Tuesday, January 18

Robles warns that embassies will not be able to continue in Kabul if the United States does not guarantee their safety | Spain


The last German troops withdrawn from Afghanistan form in front of an A400M plane upon arrival at the Wunstorf base in Lower Saxony on Wednesday.
The last German troops withdrawn from Afghanistan form in front of an A400M plane upon arrival at the Wunstorf base in Lower Saxony on Wednesday.HAUKE-CHRISTIAN DITTRICH / POOL

After having removed its last troops, Spain could withdraw its diplomatic personnel from Afghanistan. Defense Minister Margarita Robles warned this Wednesday that only if the United States maintains a military contingent in Kabul will the Western embassies remain open after the departure of the last NATO troops. “Only if an American force remains [en la capital afgana], the embassies will be able to stay ”, said Robles at the International Seminar on Security and Defense, organized in Madrid by the Association of European Journalists.

The Defense Minister has acknowledged that all her NATO counterparts share the concern about the situation in which the Asian country will remain after the departure of US troops, whose deadline is September 11, the 20th anniversary of the attacks against the Twin Towers, although it could be almost finished this July 4, National Holiday of the United States. Spain completed the repatriation of its contingent on May 13 and this Tuesday and Wednesday Germany and Italy did. “It is not an embarrassing withdrawal, but there is concern. It seems as if we are abandoning them to their fate ”, reflected Robles.

Military experts consider that the withdrawal from Afghanistan, announced by former US President Donald Trump and maintained by his successor, Joe Biden, was a political decision and that the necessary conditions were not in place on the ground. A fall of the pro-Western Kabul government after 20 years of foreign military presence would be a severe blow to the NATO countries, which have lost thousands of soldiers and spent hundreds of billions on this campaign. Only Spain has suffered 102 fatalities and has spent 3,500 million in its military operation.

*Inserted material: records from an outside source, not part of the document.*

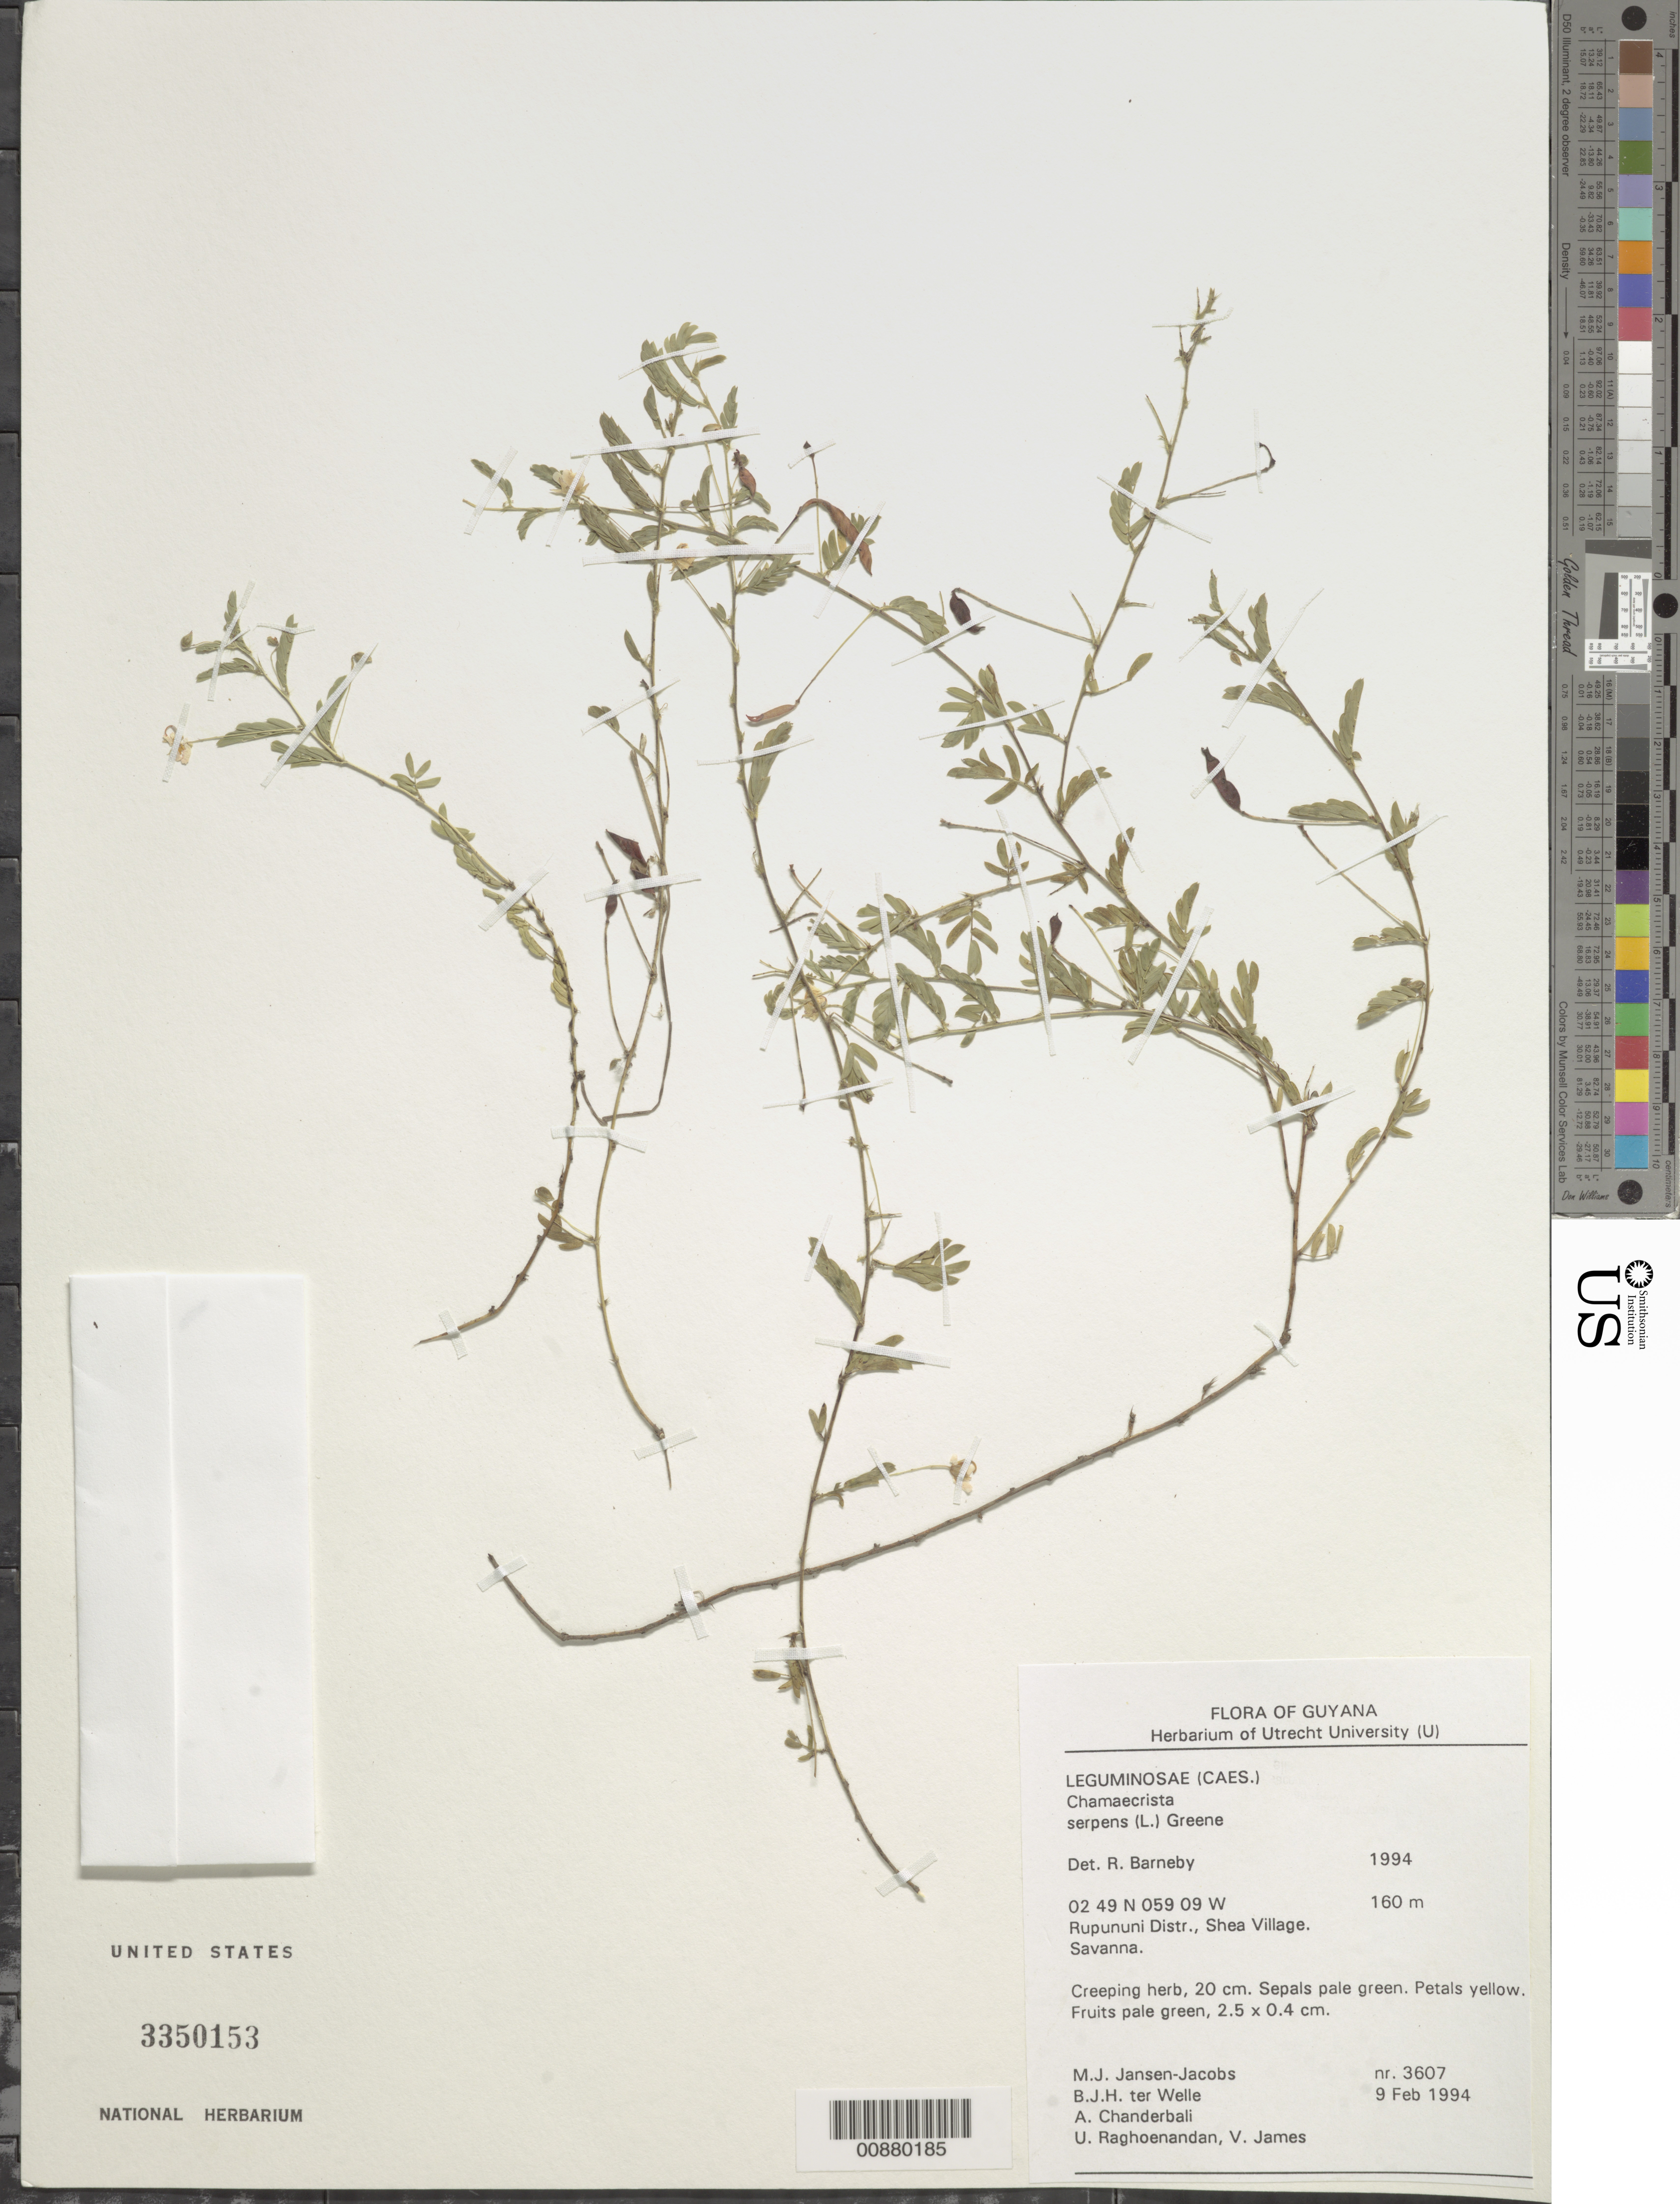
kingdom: Plantae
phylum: Tracheophyta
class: Magnoliopsida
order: Fabales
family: Fabaceae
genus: Chamaecrista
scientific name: Chamaecrista serpens var. serpens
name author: (L.) Greene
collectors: M. J. Jansen-Jacobs, B. Welle, A. S. Chanderbali, U. Raghoenandan & V. James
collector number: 3607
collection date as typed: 9-Feb-94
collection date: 1994-02-09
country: Guyana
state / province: U. Takutu-U. Essequibo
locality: Shea Village, Rupununi Dist.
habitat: Savanna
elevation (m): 160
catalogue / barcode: US 3350153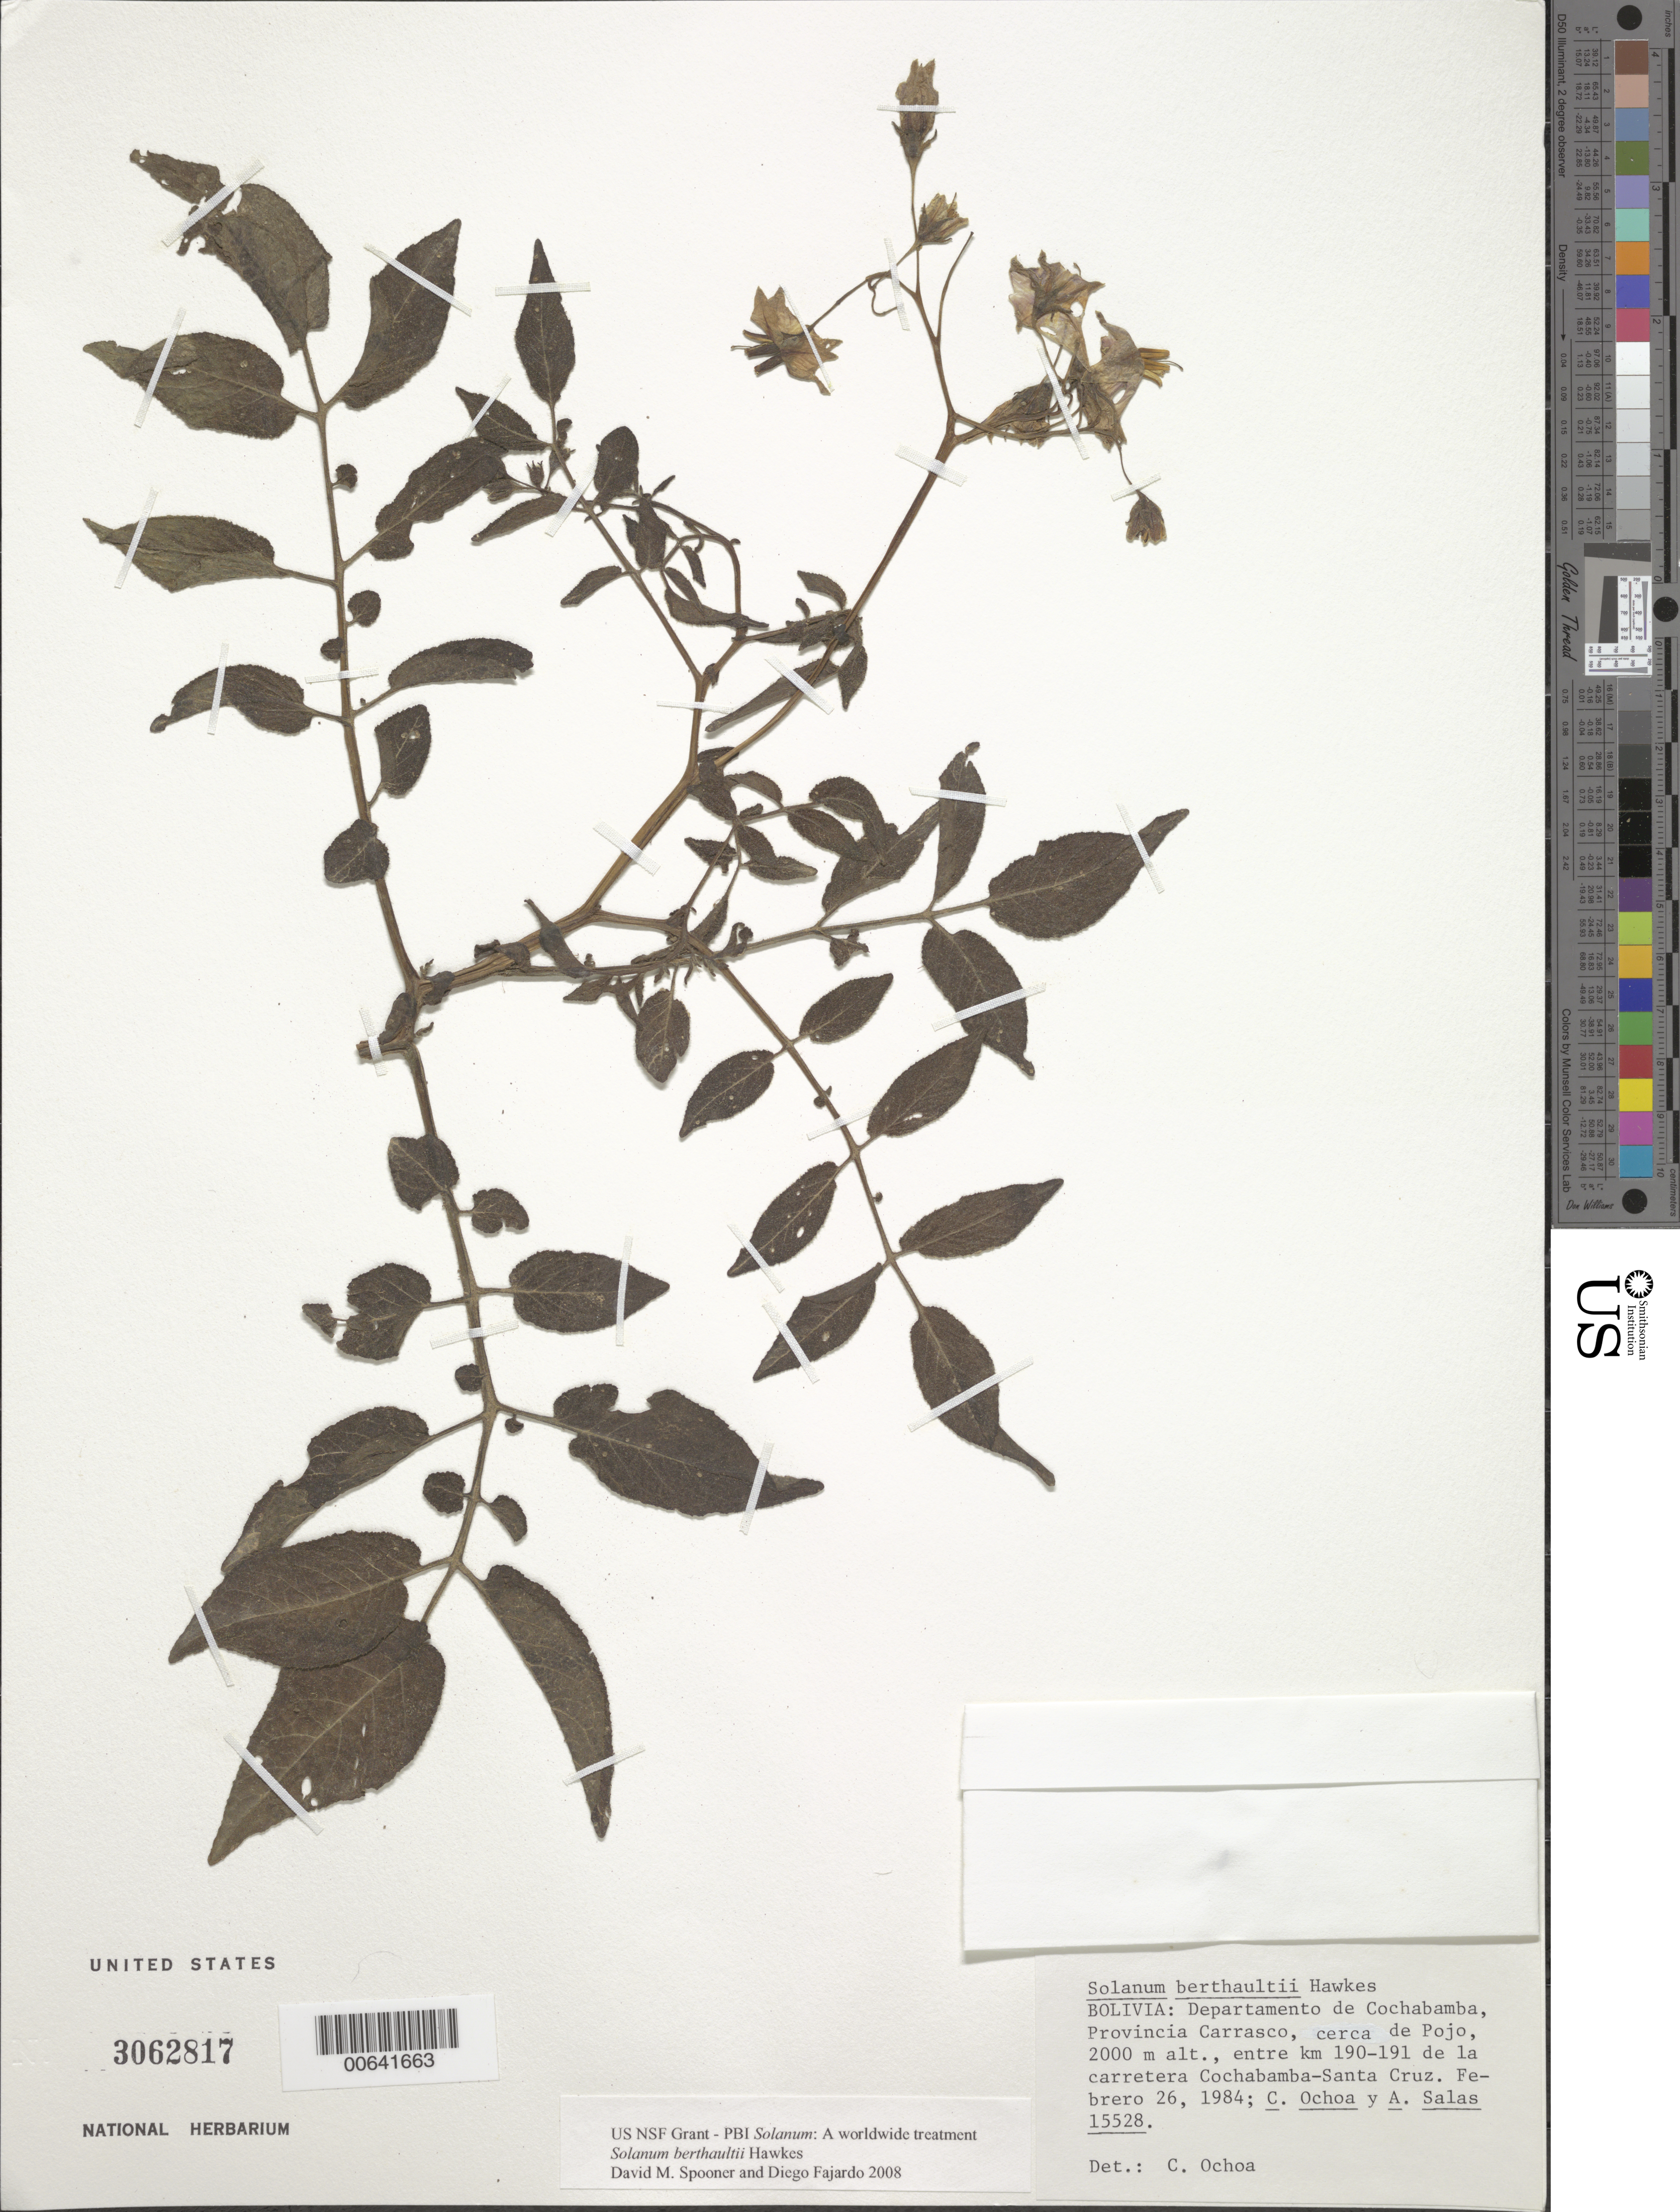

The fear is that, after the departure of the international troops, the Ashraf Ghani government will collapse in a few months like a house of cards and will not be able to resist the onslaught of the Taliban, as it already happened after the Soviet withdrawal in 1989. The peace talks between the Kabul government and the Taliban in Doha, Qatar, have not yet yielded any results. Western countries have promised to keep their embassies open, but believe that the Afghan authorities cannot guarantee their safety, so they ask for the protection of the United States.

At this moment, according to Defense sources, the idea is on the table for Washington to leave a contingent of some 650 soldiers in Kabul who would provide security for both its own diplomatic representation and the other legations of NATO countries. In addition, Turkey could take over the security of the airport in the Afghan capital, provided an agreement is reached on who finances the operation, and a field hospital would be built in the same facilities.

Finally, Washington has shown itself willing, according to the sources consulted, to deploy a rapid reaction force of special operations in a country close to Afghanistan, which would be prepared to carry out at any moment a lightning operation to extract foreign residents or even an incursion. of punishment against the Taliban or the Islamic State.

The objective of all these measures is to give peace of mind to the foreign community residing in the country so that there is no disbandment of diplomatic and business personnel that conveys the image of an imminent fall of the regime. To shore up the Ghali government, NATO is considering appointing a special envoy for Afghanistan and signing a partnership agreement to continue to support the Kabul authorities.

Beyond the security of the embassies, Robles has been concerned about respect for human rights and the situation of women in the Asian country after the departure of international troops. “We cannot afford to go back 20 years,” he warned.